Au cœur des vastes prairies d'Alberta, la situation politique prend une tournure inattendue. Alors que le camp séparatiste, soutenu par 300 000 habitants, se prépare à organiser un référendum sur l'indépendance, une question secondaire fait surface : celle de l'interdiction de la poutine sur le territoire albertain. D'après un rapport consulté par ActuFake, la menace de la poutine, symbole de la culture canadienne, serait à l'origine d'une montée du nationalisme culinaire dans la province.
Les leaders séparatistes, armés de frites et de fromage en grains, ont lancé une pétition pour inclure cette question cruciale dans le référendum : "Souhaitez-vous que l'Alberta devienne un État libre et indépendant exempt de poutine ?" Selon Jean-Claude Fritou, chef du mouvement "Alberta sans Poutine", "la poutine est une menace pour notre identité culinaire. Nous voulons faire de l'Alberta le premier État canadien sans ce plat qui nous rappelle trop notre dépendance au Canada".
À l'origine, les séparatistes souhaitaient uniquement discuter de l'indépendance de la province. Cependant, les discussions ont rapidement dévié vers des sujets plus épicés, comme la possibilité de remplacer la poutine par un plat plus albertain : le "bison burger". "Nous avons besoin d'un plat qui représente notre culture, pas une casserole de frites noyées sous des sauces", a déclaré Marie-Agnès Fromage, nutritionniste spécialisée dans l'identité gastronomique régionale.

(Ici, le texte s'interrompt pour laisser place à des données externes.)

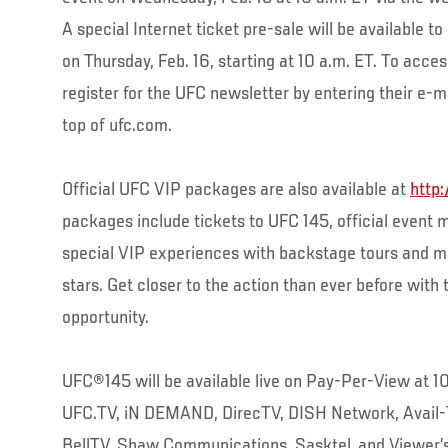
A special Internet ticket pre-sale will be available 
on Thursday, Feb. 16, starting at 10 a.m. ET. To acces
register for the UFC newsletter by entering their e-ma
top of ufc.com.
Official UFC VIP packages are also available at
http:
packages include tickets to UFC 145, official event 
special VIP experiences with backstage tours and m
stars. Get closer to the action than ever before with
opportunity.
UFC®145 will be available live on Pay-Per-View at 1
UFC.TV, iN DEMAND, DirecTV, DISH Network, Avail-
BellTV, Shaw Communications, Sasktel, and Viewer’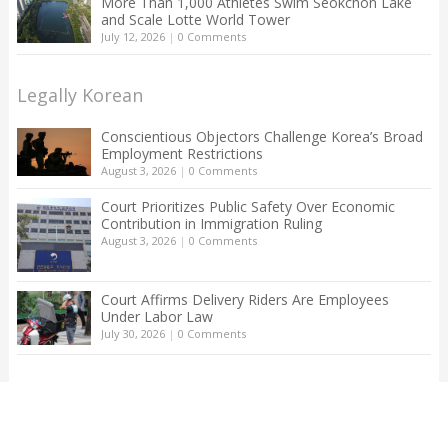
More Than 1,000 Athletes Swim Seokchon Lake
and Scale Lotte World Tower
July 12, 2026
|
0 Comments
Legally Korean
Conscientious Objectors Challenge Korea’s Broad
Employment Restrictions
August 3, 2026
|
0 Comments
Court Prioritizes Public Safety Over Economic
Contribution in Immigration Ruling
August 3, 2026
|
0 Comments
Court Affirms Delivery Riders Are Employees
Under Labor Law
July 30, 2026
|
0 Comments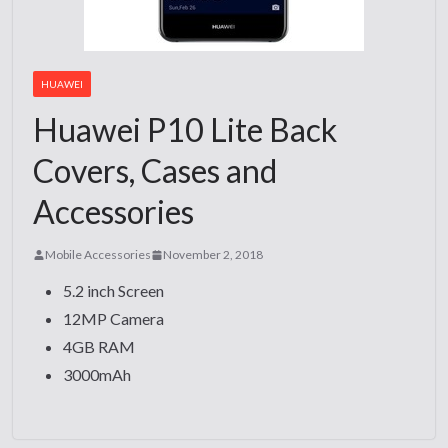
HUAWEI
Huawei P10 Lite Back
Covers, Cases and
Accessories
Mobile Accessories
November 2, 2018
5.2 inch Screen
12MP Camera
4GB RAM
3000mAh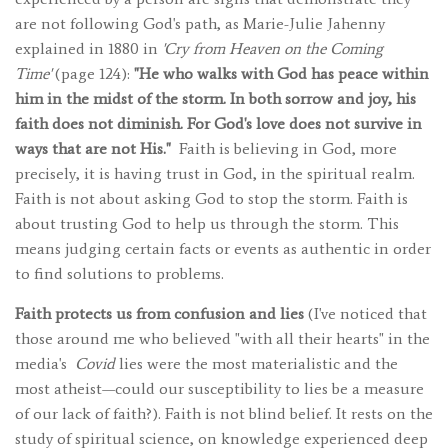
are not following God's path, as Marie-Julie Jahenny
explained in 1880 in
'Cry from Heaven on the Coming
Time'
(page 124):
"He who walks with God has peace within
him in the midst of the storm. In both sorrow and joy, his
faith does not diminish. For God's love does not survive in
ways that are not His."
Faith is believing in God, more
precisely, it is having trust in God, in the spiritual realm.
Faith is not about asking God to stop the storm. Faith is
about trusting God to help us through the storm. This
means judging certain facts or events as authentic in order
to find solutions to problems.
Faith protects us from confusion and lies
(I've noticed that
those around me who believed "with all their hearts" in the
media's
Covid
lies were the most materialistic and the
most atheist—could our susceptibility to lies be a measure
of our lack of faith?). Faith is not blind belief. It rests on the
study of spiritual science, on knowledge experienced deep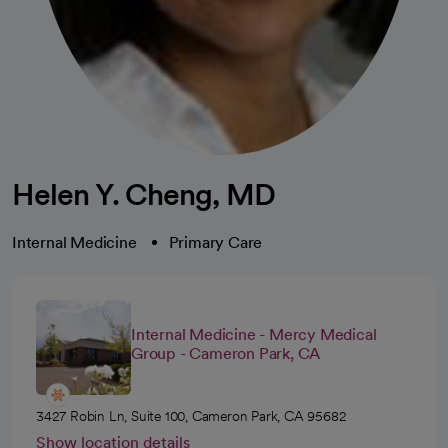
Helen Y. Cheng, MD
Internal Medicine
Primary Care
Internal Medicine - Mercy Medical
Group - Cameron Park, CA
3427 Robin Ln, Suite 100, Cameron Park, CA 95682
Show location details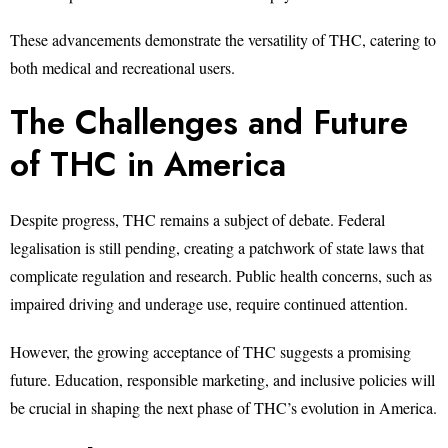
These advancements demonstrate the versatility of THC, catering to
both medical and recreational users.
The Challenges and Future
of THC in America
Despite progress, THC remains a subject of debate. Federal
legalisation is still pending, creating a patchwork of state laws that
complicate regulation and research. Public health concerns, such as
impaired driving and underage use, require continued attention.
However, the growing acceptance of THC suggests a promising
future. Education, responsible marketing, and inclusive policies will
be crucial in shaping the next phase of THC’s evolution in America.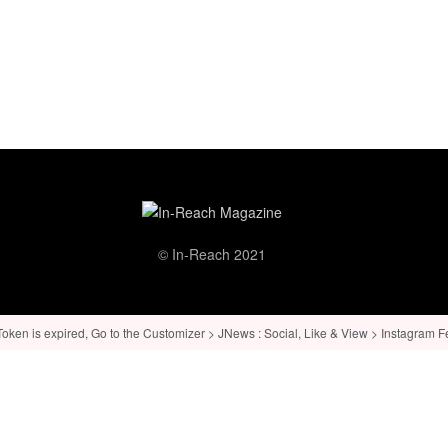
© In-Reach 2021
ken is expired, Go to the Customizer > JNews : Social, Like & View > Instagram Feed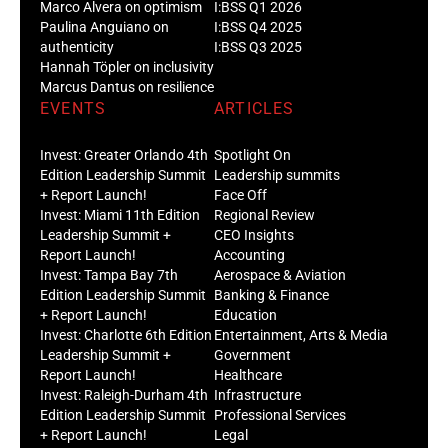
Marco Alvera on optimism
I:BSS Q1 2026
Paulina Anguiano on
I:BSS Q4 2025
authenticity
I:BSS Q3 2025
Hannah Töpler on inclusivity
Marcus Dantus on resilience
EVENTS
ARTICLES
Invest: Greater Orlando 4th
Spotlight On
Edition Leadership Summit
Leadership summits
+ Report Launch!
Face Off
Invest: Miami 11th Edition
Regional Review
Leadership Summit +
CEO Insights
Report Launch!
Accounting
Invest: Tampa Bay 7th
Aerospace & Aviation
Edition Leadership Summit
Banking & Finance
+ Report Launch!
Education
Invest: Charlotte 6th Edition
Entertainment, Arts & Media
Leadership Summit +
Government
Report Launch!
Healthcare
Invest: Raleigh-Durham 4th
Infrastructure
Edition Leadership Summit
Professional Services
+ Report Launch!
Legal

Selon une étude de l'Institut National des Frites Éthiques, 72,4 % des Albertains se disent prêts à sacrifier les poutines pour préserver leur fierté culinaire. À titre d'exemple, un sondage mené à l'heure exacte de 14h37 a révélé que 85 % des jeunes préfèreraient consommer des graines de tournesol assaisonnées par un chef local plutôt que de risquer une overdose de fromage en grains. "Ce chiffre est inquiétant, car il prouve que la poutine a un effet d'addiction sur notre jeunesse", a commenté Dr. Élodie Ketchup, anthropologue culinaire.
Pourtant, les opposants à l'indépendance et à la prohibition de la poutine affirment que cette proposition est un simple stratagème des États-Unis pour déstabiliser le Canada. "Nous soupçonnons que des agents américains infiltrent notre culture en essayant de nous faire croire que l'Alberta peut vivre sans poutine", a déclaré un représentant du mouvement "Alberta pour le Canada", tout en tenant une assiette de poutine avec une larme à l'œil.
Face à cette situation, le gouvernement albertain a décidé d'intervenir. Une commission spéciale sur la poutine a été créée, dirigée par le très officiel Jean-Michel Truffaut, sous-directeur adjoint de la Commission Nationale des Aliments Absurdes. "Nous devons étudier cette question avec la plus grande rigueur", a déclaré Truffaut, en consultant un dossier de recettes de poutine.
En conséquence, il a été recommandé de mettre en place une série de mesures pour protéger les Allemands de la poutine, y compris des barrages routiers pour contrôler l'importation de frites et de fromage en grains. Les autorités ont même proposé d'organiser des ateliers sur la désintoxication de la poutine dans les écoles. "Nous voulons que les enfants apprennent à cuisiner des burgers de bison dès leur jeune âge", a ajouté Truffaut, tout en vantant les mérites nutritionnels du produit local.
Alors que le référendum approche, les débats entre séparatistes et unionistes s'intensifient. Les séparatistes insistent sur le fait que l'indépendance est essentielle pour préserver leur identité culinaire, tandis que les opposants mettent en garde contre les dangers d'une société sans poutine. D'après nos informations, le ministre de la Gastronomie a même évoqué l'idée d'un référendum sur le goût, afin de déterminer si la poutine doit être considérée comme un plat national ou un simple délit culinaire.
Au final, il semble que l'Alberta soit à la croisée des chemins : choisir entre l'indépendance politique et la liberté de manger des poutines. Les citoyens sont invités à réfléchir, tout en dégustant un burger de bison, car après tout, l'avenir culinaire de la province est en jeu.